[66] Pour ne rien laisser dans l'ombre, nous devons ajouter que Louis XIV, ayant eu avis de la réunion des Anglais et des Hollandais, envoya un contre-ordre à Tourville. Par suite de plusieurs malheureuses circonstances, ce contre-ordre, sauveur de notre flotte, n'arriva pas.
Et, pourtant, Tourville ne fut pas vaincu au vrai sens du mot.
Pas un de ses lieutenants n'amena pavillon, mais l'état de la mer donna à l'ennemi, le lendemain, la supériorité contre des vaisseaux désemparés[67]....
[67] M. l'amiral Paris a calculé le poids des boulets des deux flottes. Les ennemis lançaient le double de fer, et leurs brûlots avaient beau jeu sur des navires désemparés.
Nous savons ce qu'il advint de treize de nos bâtiments, mais si, à cette époque, Cherbourg n'avait été un port sans défense, sans profondeur, sans étendue, notre flotte y eut trouvé le salut.
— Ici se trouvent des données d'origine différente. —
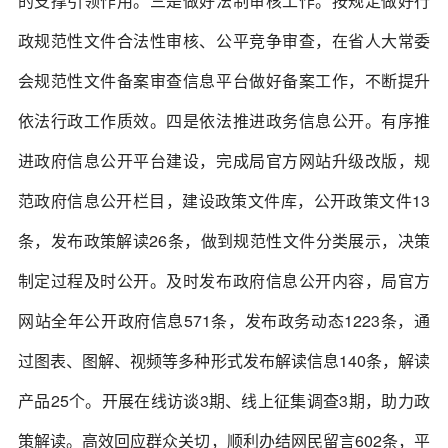
的支撑引领作用。三是做好法制审核工作。按规定做好行
政规范性文件合法性审核、公平竞争审查，在省人大常委
会规范性文件备案审查信息平台做好备案工作，不断提升
依法行政工作质效。四是依法推进政务信息公开。有序推
进政府信息公开平台建设，完成局官方网站升级改版，规
范政府信息公开栏目，建设政策文件库，公开政策文件13
条，发布政策解读26条，做到规范性文件分类展示，决策
制定过程及时公开。及时发布政府信息公开内容，局官方
网站全年公开政府信息571条，发布政务动态1223条，通
过图表、图解、视频等多种形式发布解读信息140条，解读
产品25个。开展在线访谈3期、线上征集调查3期，助力政
策解读。高效回应群众关切，顺利办结网民留言602条，平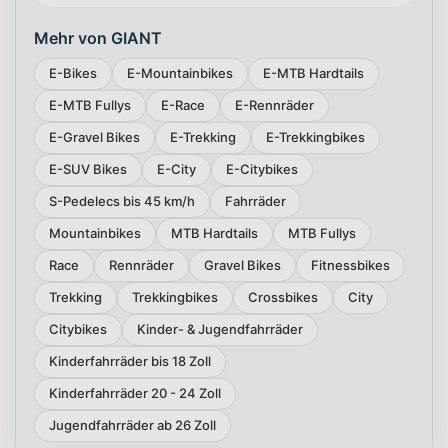
Mehr von GIANT
E-Bikes
E-Mountainbikes
E-MTB Hardtails
E-MTB Fullys
E-Race
E-Rennräder
E-Gravel Bikes
E-Trekking
E-Trekkingbikes
E-SUV Bikes
E-City
E-Citybikes
S-Pedelecs bis 45 km/h
Fahrräder
Mountainbikes
MTB Hardtails
MTB Fullys
Race
Rennräder
Gravel Bikes
Fitnessbikes
Trekking
Trekkingbikes
Crossbikes
City
Citybikes
Kinder- & Jugendfahrräder
Kinderfahrräder bis 18 Zoll
Kinderfahrräder 20 - 24 Zoll
Jugendfahrräder ab 26 Zoll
Au sujet de ce triste lendemain, M. Léon Guérin rectifie encore une erreur trop accréditée. Certes, la perte de treize bâtiments était grande, mais elle affaiblit les cadres de notre marine sans l'anéantir, à loin près, ainsi que, souvent, on l'a répété. Et la meilleure preuve en est que, quelques mois après, Tourville recevait le commandement d'une escadre de quatre-vingt-dix-huit vaisseaux de ligne.
Louis XIV avait déjà reconnu la faute où son ministre et lui étaient tombés. Le 27 mars 1693, il élevait Tourville à la dignité de maréchal de France.
Le 28 juin de la même année, le nouveau maréchal vengeait avec usure son chagrin, et faisait éprouver aux vice-amiraux anglo-hollandais une défaite si épouvantable que le commerce des alliés en fut, pour longtemps, ébranlé.
Pendant huit ans, encore, l'illustre marin servit brillamment son pays. Quand il mourut, le 28 mai 1701, la flotte entière le pleura, car les matelots l'aimaient autant qu'ils l'admiraient[68].
[68] L'art des évolutions était arrivé à un degré de perfection admirable; on en possède une trace dans l'œuvre du P. Hoste qui fut aumônier, pendant quinze ans, sous Duquesne et Tourville. (Amiral Pâris.)